Data records
* * * *
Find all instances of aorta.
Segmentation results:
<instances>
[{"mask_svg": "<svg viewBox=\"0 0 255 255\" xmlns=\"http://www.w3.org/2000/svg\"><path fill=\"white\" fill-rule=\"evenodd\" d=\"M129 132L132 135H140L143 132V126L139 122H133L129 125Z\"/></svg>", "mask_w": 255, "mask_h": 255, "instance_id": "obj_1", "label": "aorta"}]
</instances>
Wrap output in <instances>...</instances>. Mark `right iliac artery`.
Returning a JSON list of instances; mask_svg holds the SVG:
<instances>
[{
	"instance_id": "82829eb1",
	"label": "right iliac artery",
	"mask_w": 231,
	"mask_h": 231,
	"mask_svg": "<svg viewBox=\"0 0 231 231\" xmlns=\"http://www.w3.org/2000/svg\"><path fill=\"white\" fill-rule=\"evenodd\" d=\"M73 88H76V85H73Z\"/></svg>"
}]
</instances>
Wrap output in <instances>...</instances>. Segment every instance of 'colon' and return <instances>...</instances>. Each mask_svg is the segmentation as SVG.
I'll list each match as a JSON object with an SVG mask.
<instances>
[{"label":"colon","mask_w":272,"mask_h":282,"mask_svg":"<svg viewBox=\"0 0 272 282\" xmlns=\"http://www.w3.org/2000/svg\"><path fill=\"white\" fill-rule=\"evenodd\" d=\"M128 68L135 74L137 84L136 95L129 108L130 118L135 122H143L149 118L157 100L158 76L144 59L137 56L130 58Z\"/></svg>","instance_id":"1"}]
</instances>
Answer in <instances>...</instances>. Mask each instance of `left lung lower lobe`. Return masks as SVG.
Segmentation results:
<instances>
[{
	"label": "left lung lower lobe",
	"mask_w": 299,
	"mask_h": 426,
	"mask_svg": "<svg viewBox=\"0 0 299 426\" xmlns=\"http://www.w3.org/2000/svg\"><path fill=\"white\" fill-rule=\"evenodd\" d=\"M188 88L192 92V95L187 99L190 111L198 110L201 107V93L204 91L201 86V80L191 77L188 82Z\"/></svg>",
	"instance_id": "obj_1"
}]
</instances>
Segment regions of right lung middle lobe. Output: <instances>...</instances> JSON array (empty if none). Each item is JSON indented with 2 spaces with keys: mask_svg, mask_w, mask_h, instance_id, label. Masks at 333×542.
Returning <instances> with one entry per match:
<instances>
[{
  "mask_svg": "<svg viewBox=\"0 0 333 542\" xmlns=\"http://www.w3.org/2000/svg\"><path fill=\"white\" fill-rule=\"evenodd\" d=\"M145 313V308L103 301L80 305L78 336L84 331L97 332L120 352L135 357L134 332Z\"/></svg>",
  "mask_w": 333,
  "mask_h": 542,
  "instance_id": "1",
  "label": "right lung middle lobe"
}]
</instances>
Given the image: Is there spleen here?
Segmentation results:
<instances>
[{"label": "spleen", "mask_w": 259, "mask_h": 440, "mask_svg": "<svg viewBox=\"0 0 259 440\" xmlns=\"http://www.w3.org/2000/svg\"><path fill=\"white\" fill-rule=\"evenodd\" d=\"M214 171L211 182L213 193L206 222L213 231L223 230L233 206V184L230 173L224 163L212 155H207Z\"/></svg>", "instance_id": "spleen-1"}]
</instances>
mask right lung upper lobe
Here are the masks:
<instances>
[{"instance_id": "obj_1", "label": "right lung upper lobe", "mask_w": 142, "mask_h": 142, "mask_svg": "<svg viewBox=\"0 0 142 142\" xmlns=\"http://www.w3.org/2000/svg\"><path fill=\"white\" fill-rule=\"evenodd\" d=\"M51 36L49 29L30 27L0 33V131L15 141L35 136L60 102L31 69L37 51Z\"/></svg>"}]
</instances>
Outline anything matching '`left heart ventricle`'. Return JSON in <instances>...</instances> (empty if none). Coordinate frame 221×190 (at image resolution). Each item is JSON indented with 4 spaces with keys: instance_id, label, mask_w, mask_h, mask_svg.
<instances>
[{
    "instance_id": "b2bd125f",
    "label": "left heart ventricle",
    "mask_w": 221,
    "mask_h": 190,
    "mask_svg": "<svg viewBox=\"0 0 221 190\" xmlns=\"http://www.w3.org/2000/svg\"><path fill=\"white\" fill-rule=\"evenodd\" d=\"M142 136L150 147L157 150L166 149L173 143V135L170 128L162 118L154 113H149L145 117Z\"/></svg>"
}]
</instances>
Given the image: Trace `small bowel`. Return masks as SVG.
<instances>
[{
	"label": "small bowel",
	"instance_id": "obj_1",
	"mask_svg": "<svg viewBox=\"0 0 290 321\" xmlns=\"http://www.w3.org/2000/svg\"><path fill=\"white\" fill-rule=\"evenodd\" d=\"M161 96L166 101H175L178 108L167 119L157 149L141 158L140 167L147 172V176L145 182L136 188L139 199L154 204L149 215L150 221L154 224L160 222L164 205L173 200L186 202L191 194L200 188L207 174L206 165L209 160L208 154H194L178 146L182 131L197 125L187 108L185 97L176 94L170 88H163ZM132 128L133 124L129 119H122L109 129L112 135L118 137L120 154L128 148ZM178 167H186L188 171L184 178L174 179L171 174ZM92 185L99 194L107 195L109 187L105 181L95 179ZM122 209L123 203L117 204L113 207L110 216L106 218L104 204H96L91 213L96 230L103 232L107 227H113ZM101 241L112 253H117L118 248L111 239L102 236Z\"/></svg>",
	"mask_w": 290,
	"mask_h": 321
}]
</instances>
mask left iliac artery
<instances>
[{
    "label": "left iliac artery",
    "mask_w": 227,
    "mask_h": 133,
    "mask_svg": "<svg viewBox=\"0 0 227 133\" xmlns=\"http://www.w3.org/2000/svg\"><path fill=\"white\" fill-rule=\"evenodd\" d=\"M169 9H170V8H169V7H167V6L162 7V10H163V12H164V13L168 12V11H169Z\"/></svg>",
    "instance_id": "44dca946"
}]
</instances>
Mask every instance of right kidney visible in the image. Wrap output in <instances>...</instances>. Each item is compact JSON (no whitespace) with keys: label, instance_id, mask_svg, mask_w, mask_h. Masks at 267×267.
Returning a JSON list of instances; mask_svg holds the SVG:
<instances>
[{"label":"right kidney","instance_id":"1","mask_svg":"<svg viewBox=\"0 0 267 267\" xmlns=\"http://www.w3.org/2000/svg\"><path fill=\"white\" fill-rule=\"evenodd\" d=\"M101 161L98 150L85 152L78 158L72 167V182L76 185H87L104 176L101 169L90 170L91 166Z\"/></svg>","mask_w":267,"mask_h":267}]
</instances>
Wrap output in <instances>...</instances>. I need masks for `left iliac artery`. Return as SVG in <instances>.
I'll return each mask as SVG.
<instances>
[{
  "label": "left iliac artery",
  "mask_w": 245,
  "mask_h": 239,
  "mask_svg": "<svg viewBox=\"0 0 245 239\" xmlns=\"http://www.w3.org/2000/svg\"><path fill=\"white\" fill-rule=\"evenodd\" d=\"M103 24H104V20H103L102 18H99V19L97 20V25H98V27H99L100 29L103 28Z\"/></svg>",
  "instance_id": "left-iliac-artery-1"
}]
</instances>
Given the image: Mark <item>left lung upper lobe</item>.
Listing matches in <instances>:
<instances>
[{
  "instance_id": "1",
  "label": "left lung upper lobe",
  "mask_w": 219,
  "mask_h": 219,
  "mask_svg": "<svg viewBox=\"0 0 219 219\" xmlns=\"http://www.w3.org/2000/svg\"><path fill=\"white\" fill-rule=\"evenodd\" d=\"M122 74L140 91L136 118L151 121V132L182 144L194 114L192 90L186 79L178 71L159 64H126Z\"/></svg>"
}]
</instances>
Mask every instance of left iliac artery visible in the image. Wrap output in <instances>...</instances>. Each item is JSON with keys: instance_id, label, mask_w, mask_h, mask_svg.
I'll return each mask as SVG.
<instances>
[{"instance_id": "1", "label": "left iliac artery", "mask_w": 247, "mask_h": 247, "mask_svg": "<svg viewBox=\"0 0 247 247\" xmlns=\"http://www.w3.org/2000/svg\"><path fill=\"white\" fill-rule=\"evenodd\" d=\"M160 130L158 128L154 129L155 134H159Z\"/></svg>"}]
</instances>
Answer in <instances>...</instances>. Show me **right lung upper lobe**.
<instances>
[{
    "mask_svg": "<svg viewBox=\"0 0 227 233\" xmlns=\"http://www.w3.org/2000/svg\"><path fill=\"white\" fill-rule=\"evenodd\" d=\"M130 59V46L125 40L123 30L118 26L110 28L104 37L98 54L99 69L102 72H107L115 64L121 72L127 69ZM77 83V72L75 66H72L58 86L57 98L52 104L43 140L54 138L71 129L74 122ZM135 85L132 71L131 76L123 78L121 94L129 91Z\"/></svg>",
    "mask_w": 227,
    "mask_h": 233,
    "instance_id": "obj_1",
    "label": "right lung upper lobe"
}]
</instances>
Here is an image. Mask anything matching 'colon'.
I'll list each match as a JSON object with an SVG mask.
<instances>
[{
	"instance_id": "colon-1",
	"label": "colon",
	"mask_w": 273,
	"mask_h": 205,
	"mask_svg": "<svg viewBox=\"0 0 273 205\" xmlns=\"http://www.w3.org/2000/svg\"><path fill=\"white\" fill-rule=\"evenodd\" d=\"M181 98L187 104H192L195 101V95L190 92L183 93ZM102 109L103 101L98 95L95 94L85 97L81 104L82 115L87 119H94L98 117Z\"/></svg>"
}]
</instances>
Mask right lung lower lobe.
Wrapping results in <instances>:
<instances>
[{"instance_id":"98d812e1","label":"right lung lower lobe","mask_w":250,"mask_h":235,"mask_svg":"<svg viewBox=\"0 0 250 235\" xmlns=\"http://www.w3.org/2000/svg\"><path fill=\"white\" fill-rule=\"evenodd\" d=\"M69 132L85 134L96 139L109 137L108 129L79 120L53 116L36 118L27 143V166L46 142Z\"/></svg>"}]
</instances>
* * * *
Quote word for word the part of the material that runs from the line containing "Here is an image." through the final line of the material, including both ends.

** Output of the task **
Here is an image. Mask anything matching 'colon'.
I'll list each match as a JSON object with an SVG mask.
<instances>
[{
	"instance_id": "colon-1",
	"label": "colon",
	"mask_w": 273,
	"mask_h": 205,
	"mask_svg": "<svg viewBox=\"0 0 273 205\" xmlns=\"http://www.w3.org/2000/svg\"><path fill=\"white\" fill-rule=\"evenodd\" d=\"M181 98L187 104H192L195 101V95L190 92L183 93ZM102 109L103 101L98 95L95 94L85 97L81 104L82 115L87 119H94L98 117Z\"/></svg>"
}]
</instances>
Mask right lung lower lobe.
Wrapping results in <instances>:
<instances>
[{"instance_id":"98d812e1","label":"right lung lower lobe","mask_w":250,"mask_h":235,"mask_svg":"<svg viewBox=\"0 0 250 235\" xmlns=\"http://www.w3.org/2000/svg\"><path fill=\"white\" fill-rule=\"evenodd\" d=\"M69 132L85 134L96 139L109 137L108 129L79 120L53 116L36 118L27 143V166L46 142Z\"/></svg>"}]
</instances>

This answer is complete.